Sign, sign everywhere a sign.
Blocking out the scenery.
Breaking my mind.
Do this, don't do that.
Can't you read the sign?
Scheduled an appointment with my surgeon for September 7th to proceed with reversal of my 2-year-old ileostomy. Today I finally lost my mind - doesn't really matter cause I haven't been using it much anyway.
This morning I was wide awake at 4:30 am. My empty head filling with thoughts as to "why a reversal - why would I jeopardize, by choice, any of my future when, in fact, I feel really good in the present?"
Then I reflected on a "sign" I was given over the last 2 days.
My first step, to expedite the reversal process, was to make an appointment with my heart doctor and verify she had my required records - this simple task took me 2 days which I will never get back. The absurd comedy begins.
Day 1 initial call - I was on hold for 10 minutes then auto transferred to the answering service. I was advised someone would call me in 24 hours - never received that call.
Day 2 - my second call. Once again I was wisely informed by a recording "if this is an emergency hang up and dial 911. Then of course, all the audio recordings regarding Covid rules and regulations and oh yes the numerous prompts to press 1 for this and 2 for that. My call then went into queue for the next available real live body (who was probably in the break room celebrating someone's birthday). That hold then automatically transferred me to the answering service where (of all things) I was asked to hold. Good thing I have a belly bag cause a pooh at this time would have sent me off the deep end. In all, my total hold time was 33 minutes as I listened to the worst music ever. However, I was productive and managed to pluck a few wild chin hairs to pass the time - but in the end I never did talk to anyone and hung up in total despair. All this for 2 simple questions.
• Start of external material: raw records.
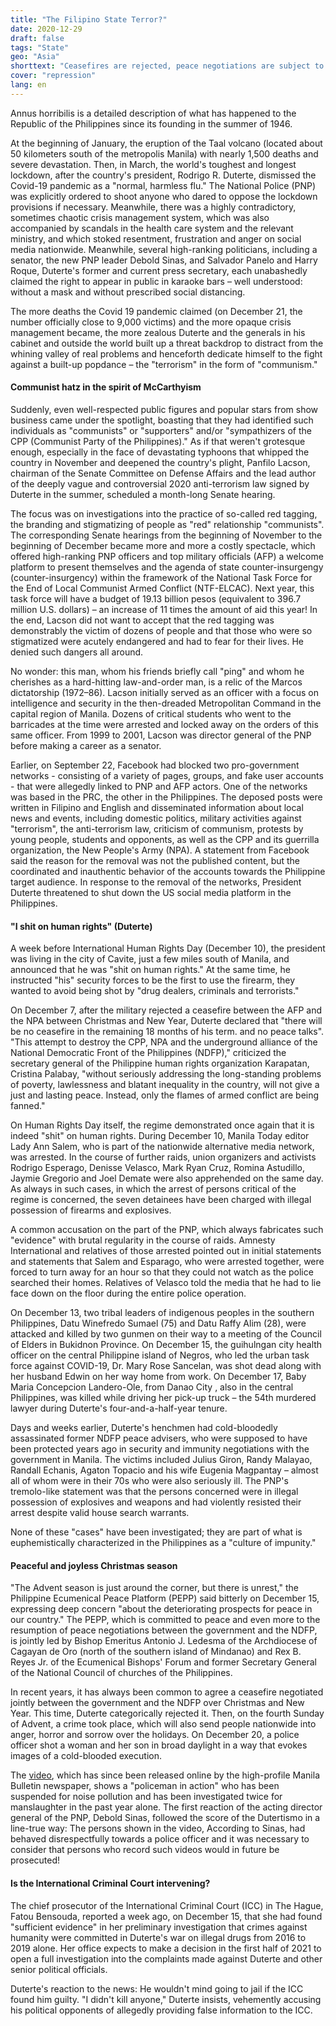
 ```yaml
---
title: "The Filipino State Terror?"
date: 2020-12-29
draft: false
tags: "State"
geo: "Asia"
shorttext: "Ceasefires are rejected, peace negotiations are subject to them and the human rights situation is becoming more desolate every day."
cover: "repression"
lang: en
---
```


Annus horribilis is a detailed description of what has happened to the Republic of the Philippines since its founding in the summer of 1946.

At the beginning of January, the eruption of the Taal volcano (located about 50 kilometers south of the metropolis Manila) with nearly 1,500 deaths and severe devastation. Then, in March, the world's toughest and longest lockdown, after the country's president, Rodrigo R. Duterte, dismissed the Covid-19 pandemic as a "normal, harmless flu." The National Police (PNP) was explicitly ordered to shoot anyone who dared to oppose the lockdown provisions if necessary. Meanwhile, there was a highly contradictory, sometimes chaotic crisis management system, which was also accompanied by scandals in the health care system and the relevant ministry, and which stoked resentment, frustration and anger on social media nationwide. Meanwhile, several high-ranking politicians, including a senator, the new PNP leader Debold Sinas, and Salvador Panelo and Harry Roque, Duterte's former and current press secretary, each unabashedly claimed the right to appear in public in karaoke bars – well understood: without a mask and without prescribed social distancing.

The more deaths the Covid 19 pandemic claimed (on December 21, the number officially close to 9,000 victims) and the more opaque crisis management became, the more zealous Duterte and the generals in his cabinet and outside the world built up a threat backdrop to distract from the whining valley of real problems and henceforth dedicate himself to the fight against a built-up popdance – the "terrorism" in the form of "communism."

#### Communist hatz in the spirit of McCarthyism

Suddenly, even well-respected public figures and popular stars from show business came under the spotlight, boasting that they had identified such individuals as "communists" or "supporters" and/or "sympathizers of the CPP (Communist Party of the Philippines)." As if that weren't grotesque enough, especially in the face of devastating typhoons that whipped the country in November and deepened the country's plight, Panfilo Lacson, chairman of the Senate Committee on Defense Affairs and the lead author of the deeply vague and controversial 2020 anti-terrorism law signed by Duterte in the summer, scheduled a month-long Senate hearing.

The focus was on investigations into the practice of so-called red tagging, the branding and stigmatizing of people as "red" relationship "communists". The corresponding Senate hearings from the beginning of November to the beginning of December became more and more a costly spectacle, which offered high-ranking PNP officers and top military officials (AFP) a welcome platform to present themselves and the agenda of state counter-insurgengy (counter-insurgency) within the framework of the National Task Force for the End of Local Communist Armed Conflict (NTF-ELCAC). Next year, this task force will have a budget of 19.13 billion pesos (equivalent to 396.7 million U.S. dollars) – an increase of 11 times the amount of aid this year! In the end, Lacson did not want to accept that the red tagging was demonstrably the victim of dozens of people and that those who were so stigmatized were acutely endangered and had to fear for their lives. He denied such dangers all around.

No wonder: this man, whom his friends briefly call "ping" and whom he cherishes as a hard-hitting law-and-order man, is a relic of the Marcos dictatorship (1972–86). Lacson initially served as an officer with a focus on intelligence and security in the then-dreaded Metropolitan Command in the capital region of Manila. Dozens of critical students who went to the barricades at the time were arrested and locked away on the orders of this same officer. From 1999 to 2001, Lacson was director general of the PNP before making a career as a senator.

Earlier, on September 22, Facebook had blocked two pro-government networks - consisting of a variety of pages, groups, and fake user accounts - that were allegedly linked to PNP and AFP actors. One of the networks was based in the PRC, the other in the Philippines. The deposed posts were written in Filipino and English and disseminated information about local news and events, including domestic politics, military activities against "terrorism", the anti-terrorism law, criticism of communism, protests by young people, students and opponents, as well as the CPP and its guerrilla organization, the New People's Army (NPA). A statement from Facebook said the reason for the removal was not the published content, but the coordinated and inauthentic behavior of the accounts towards the Philippine target audience. In response to the removal of the networks, President Duterte threatened to shut down the US social media platform in the Philippines.

#### "I shit on human rights" (Duterte)

A week before International Human Rights Day (December 10), the president was living in the city of Cavite, just a few miles south of Manila, and announced that he was "shit on human rights." At the same time, he instructed "his" security forces to be the first to use the firearm, they wanted to avoid being shot by "drug dealers, criminals and terrorists."

On December 7, after the military rejected a ceasefire between the AFP and the NPA between Christmas and New Year, Duterte declared that "there will be no ceasefire in the remaining 18 months of his term. and no peace talks". "This attempt to destroy the CPP, NPA and the underground alliance of the National Democratic Front of the Philippines (NDFP)," criticized the secretary general of the Philippine human rights organization Karapatan, Cristina Palabay, "without seriously addressing the long-standing problems of poverty, lawlessness and blatant inequality in the country, will not give a just and lasting peace. Instead, only the flames of armed conflict are being fanned."

On Human Rights Day itself, the regime demonstrated once again that it is indeed "shit" on human rights. During December 10, Manila Today editor Lady Ann Salem, who is part of the nationwide alternative media network, was arrested. In the course of further raids, union organizers and activists Rodrigo Esperago, Denisse Velasco, Mark Ryan Cruz, Romina Astudillo, Jaymie Gregorio and Joel Demate were also apprehended on the same day. As always in such cases, in which the arrest of persons critical of the regime is concerned, the seven detainees have been charged with illegal possession of firearms and explosives.

A common accusation on the part of the PNP, which always fabricates such "evidence" with brutal regularity in the course of raids. Amnesty International and relatives of those arrested pointed out in initial statements and statements that Salem and Esparago, who were arrested together, were forced to turn away for an hour so that they could not watch as the police searched their homes. Relatives of Velasco told the media that he had to lie face down on the floor during the entire police operation.

On December 13, two tribal leaders of indigenous peoples in the southern Philippines, Datu Winefredo Sumael (75) and Datu Raffy Alim (28), were attacked and killed by two gunmen on their way to a meeting of the Council of Elders in Bukidnon Province. On December 15, the guihulngan city health officer on the central Philippine island of Negros, who led the urban task force against COVID-19, Dr. Mary Rose Sancelan, was shot dead along with her husband Edwin on her way home from work. On December 17, Baby Maria Concepcion Landero-Ole, from Danao City , also in the central Philippines, was killed while driving her pick-up truck – the 54th murdered lawyer during Duterte's four-and-a-half-year tenure.

Days and weeks earlier, Duterte's henchmen had cold-bloodedly assassinated former NDFP peace advisers, who were supposed to have been protected years ago in security and immunity negotiations with the government in Manila. The victims included Julius Giron, Randy Malayao, Randall Echanis, Agaton Topacio and his wife Eugenia Magpantay – almost all of whom were in their 70s who were also seriously ill. The PNP's tremolo-like statement was that the persons concerned were in illegal possession of explosives and weapons and had violently resisted their arrest despite valid house search warrants.

None of these "cases" have been investigated; they are part of what is euphemistically characterized in the Philippines as a "culture of impunity."

#### Peaceful and joyless Christmas season

"The Advent season is just around the corner, but there is unrest," the Philippine Ecumenical Peace Platform (PEPP) said bitterly on December 15, expressing deep concern "about the deteriorating prospects for peace in our country." The PEPP, which is committed to peace and even more to the resumption of peace negotiations between the government and the NDFP, is jointly led by Bishop Emeritus Antonio J. Ledesma of the Archdiocese of Cagayan de Oro (north of the southern island of Mindanao) and Rex B. Reyes Jr. of the Ecumenical Bishops' Forum and former Secretary General of the National Council of churches of the Philippines.

In recent years, it has always been common to agree a ceasefire negotiated jointly between the government and the NDFP over Christmas and New Year. This time, Duterte categorically rejected it. Then, on the fourth Sunday of Advent, a crime took place, which will also send people nationwide into anger, horror and sorrow over the holidays. On December 20, a police officer shot a woman and her son in broad daylight in a way that evokes images of a cold-blooded execution.

The [video](https://www.facebook.com/manilabulletin/videos/1347476505602560/ "Cop in viral Tarlac shooting surrenders (Facebook)"), which has since been released online by the high-profile Manila Bulletin newspaper, shows a "policeman in action" who has been suspended for noise pollution and has been investigated twice for manslaughter in the past year alone. The first reaction of the acting director general of the PNP, Debold Sinas, followed the score of the Dutertismo in a line-true way: The persons shown in the video, According to Sinas, had behaved disrespectfully towards a police officer and it was necessary to consider that persons who record such videos would in future be prosecuted!

#### Is the International Criminal Court intervening?

The chief prosecutor of the International Criminal Court (ICC) in The Hague, Fatou Bensouda, reported a week ago, on December 15, that she had found "sufficient evidence" in her preliminary investigation that crimes against humanity were committed in Duterte's war on illegal drugs from 2016 to 2019 alone. Her office expects to make a decision in the first half of 2021 to open a full investigation into the complaints made against Duterte and other senior political officials.

Duterte's reaction to the news: He wouldn't mind going to jail if the ICC found him guilty. "I didn't kill anyone," Duterte insists, vehemently accusing his political opponents of allegedly providing false information to the ICC.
1. Do you have my records?
2. Can I make an appointment?
Day 3 an epiphany!
Hold the phone! Those 2 days of frustration - were they a sign? If they had been successfully completed it would have started the ball rolling toward reversal surgery. This decision shall bring forth numerous doctors, endless drugs, bodily pain, and mind-boggling stress - basically everything I try to avoid in my everyday "senior" life. Yet it is exactly what I am heading for and in the end, there are no guarantees of success. Talk about a change of heart!
This is not for me - decision made. Until such time as a medical emergency, I shall hopefully live in peace.
I called to cancel my surgeon appointment on September 7th - and guess what - the call went straight through to a live body!